- _PROBLEM_
Put every line of the material into a JSON list of strings, with one string for each line and no blank lines.

+++ MATERIAL PROVIDED +++

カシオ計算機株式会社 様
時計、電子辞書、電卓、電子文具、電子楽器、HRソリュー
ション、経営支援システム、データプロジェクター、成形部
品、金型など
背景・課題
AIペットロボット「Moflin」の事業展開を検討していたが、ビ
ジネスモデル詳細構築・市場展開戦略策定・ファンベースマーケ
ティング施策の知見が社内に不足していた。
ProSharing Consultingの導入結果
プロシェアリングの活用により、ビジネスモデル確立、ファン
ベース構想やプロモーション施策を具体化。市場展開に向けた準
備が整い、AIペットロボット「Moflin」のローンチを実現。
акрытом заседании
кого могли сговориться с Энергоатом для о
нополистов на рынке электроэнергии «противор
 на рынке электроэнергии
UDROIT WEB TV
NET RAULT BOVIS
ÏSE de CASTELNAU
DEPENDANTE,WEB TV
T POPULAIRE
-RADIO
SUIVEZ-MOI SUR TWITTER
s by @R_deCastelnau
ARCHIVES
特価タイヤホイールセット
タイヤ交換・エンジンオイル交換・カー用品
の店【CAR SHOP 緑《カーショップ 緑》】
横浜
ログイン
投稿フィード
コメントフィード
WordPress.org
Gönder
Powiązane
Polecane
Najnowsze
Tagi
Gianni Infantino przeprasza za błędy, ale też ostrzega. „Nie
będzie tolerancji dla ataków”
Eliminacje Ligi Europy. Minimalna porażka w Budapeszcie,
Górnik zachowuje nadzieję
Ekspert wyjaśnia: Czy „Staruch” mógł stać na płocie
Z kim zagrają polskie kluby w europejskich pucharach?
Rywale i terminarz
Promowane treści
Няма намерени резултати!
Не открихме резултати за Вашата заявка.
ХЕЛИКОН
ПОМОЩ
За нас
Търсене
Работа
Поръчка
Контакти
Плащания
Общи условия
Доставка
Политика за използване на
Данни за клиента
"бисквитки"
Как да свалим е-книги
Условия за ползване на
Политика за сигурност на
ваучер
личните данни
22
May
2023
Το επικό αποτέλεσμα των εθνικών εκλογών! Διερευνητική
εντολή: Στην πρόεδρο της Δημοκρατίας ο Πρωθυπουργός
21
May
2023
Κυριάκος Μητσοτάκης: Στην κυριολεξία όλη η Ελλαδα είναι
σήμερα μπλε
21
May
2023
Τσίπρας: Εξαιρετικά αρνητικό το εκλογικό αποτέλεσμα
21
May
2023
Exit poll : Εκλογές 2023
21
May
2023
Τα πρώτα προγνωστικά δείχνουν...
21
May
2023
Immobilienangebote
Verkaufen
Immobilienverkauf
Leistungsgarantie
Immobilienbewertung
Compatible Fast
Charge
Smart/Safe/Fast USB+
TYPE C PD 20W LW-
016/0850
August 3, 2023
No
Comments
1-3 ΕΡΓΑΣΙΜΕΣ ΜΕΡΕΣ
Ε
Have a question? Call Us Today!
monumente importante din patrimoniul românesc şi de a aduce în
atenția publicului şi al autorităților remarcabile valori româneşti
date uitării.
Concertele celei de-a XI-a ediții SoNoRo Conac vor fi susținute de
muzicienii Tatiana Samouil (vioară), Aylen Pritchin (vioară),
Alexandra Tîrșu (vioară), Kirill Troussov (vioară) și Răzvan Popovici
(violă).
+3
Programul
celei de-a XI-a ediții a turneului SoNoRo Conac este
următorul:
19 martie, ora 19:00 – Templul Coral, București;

+++

- _FINAL ANSWER_
[
  "カシオ計算機株式会社 様",
  "時計、電子辞書、電卓、電子文具、電子楽器、HRソリュー",
  "ション、経営支援システム、データプロジェクター、成形部",
  "品、金型など",
  "背景・課題",
  "AIペットロボット「Moflin」の事業展開を検討していたが、ビ",
  "ジネスモデル詳細構築・市場展開戦略策定・ファンベースマーケ",
  "ティング施策の知見が社内に不足していた。",
  "ProSharing Consultingの導入結果",
  "プロシェアリングの活用により、ビジネスモデル確立、ファン",
  "ベース構想やプロモーション施策を具体化。市場展開に向けた準",
  "備が整い、AIペットロボット「Moflin」のローンチを実現。",
  "акрытом заседании",
  "кого могли сговориться с Энергоатом для о",
  "нополистов на рынке электроэнергии «противор",
  " на рынке электроэнергии",
  "UDROIT WEB TV",
  "NET RAULT BOVIS",
  "ÏSE de CASTELNAU",
  "DEPENDANTE,WEB TV",
  "T POPULAIRE",
  "-RADIO",
  "SUIVEZ-MOI SUR TWITTER",
  "s by @R_deCastelnau",
  "ARCHIVES",
  "特価タイヤホイールセット",
  "タイヤ交換・エンジンオイル交換・カー用品",
  "の店【CAR SHOP 緑《カーショップ 緑》】",
  "横浜",
  "ログイン",
  "投稿フィード",
  "コメントフィード",
  "WordPress.org",
  "Gönder",
  "Powiązane",
  "Polecane",
  "Najnowsze",
  "Tagi",
  "Gianni Infantino przeprasza za błędy, ale też ostrzega. „Nie",
  "będzie tolerancji dla ataków”",
  "Eliminacje Ligi Europy. Minimalna porażka w Budapeszcie,",
  "Górnik zachowuje nadzieję",
  "Ekspert wyjaśnia: Czy „Staruch” mógł stać na płocie",
  "Z kim zagrają polskie kluby w europejskich pucharach?",
  "Rywale i terminarz",
  "Promowane treści",
  "Няма намерени резултати!",
  "Не открихме резултати за Вашата заявка.",
  "ХЕЛИКОН",
  "ПОМОЩ",
  "За нас",
  "Търсене",
  "Работа",
  "Поръчка",
  "Контакти",
  "Плащания",
  "Общи условия",
  "Доставка",
  "Политика за използване на",
  "Данни за клиента",
  "\"бисквитки\"",
  "Как да свалим е-книги",
  "Условия за ползване на",
  "Политика за сигурност на",
  "ваучер",
  "личните данни",
  "22",
  "May",
  "2023",
  "Το επικό αποτέλεσμα των εθνικών εκλογών! Διερευνητική",
  "εντολή: Στην πρόεδρο της Δημοκρατίας ο Πρωθυπουργός",
  "21",
  "May",
  "2023",
  "Κυριάκος Μητσοτάκης: Στην κυριολεξία όλη η Ελλαδα είναι",
  "σήμερα μπλε",
  "21",
  "May",
  "2023",
  "Τσίπρας: Εξαιρετικά αρνητικό το εκλογικό αποτέλεσμα",
  "21",
  "May",
  "2023",
  "Exit poll : Εκλογές 2023",
  "21",
  "May",
  "2023",
  "Τα πρώτα προγνωστικά δείχνουν...",
  "21",
  "May",
  "2023",
  "Immobilienangebote",
  "Verkaufen",
  "Immobilienverkauf",
  "Leistungsgarantie",
  "Immobilienbewertung",
  "Compatible Fast",
  "Charge",
  "Smart/Safe/Fast USB+",
  "TYPE C PD 20W LW-",
  "016/0850",
  "August 3, 2023",
  "No",
  "Comments",
  "1-3 ΕΡΓΑΣΙΜΕΣ ΜΕΡΕΣ",
  "Ε",
  "Have a question? Call Us Today!",
  "monumente importante din patrimoniul românesc şi de a aduce în",
  "atenția publicului şi al autorităților remarcabile valori româneşti",
  "date uitării.",
  "Concertele celei de-a XI-a ediții SoNoRo Conac vor fi susținute de",
  "muzicienii Tatiana Samouil (vioară), Aylen Pritchin (vioară),",
  "Alexandra Tîrșu (vioară), Kirill Troussov (vioară) și Răzvan Popovici",
  "(violă).",
  "+3",
  "Programul",
  "celei de-a XI-a ediții a turneului SoNoRo Conac este",
  "următorul:",
  "19 martie, ora 19:00 – Templul Coral, București;"
]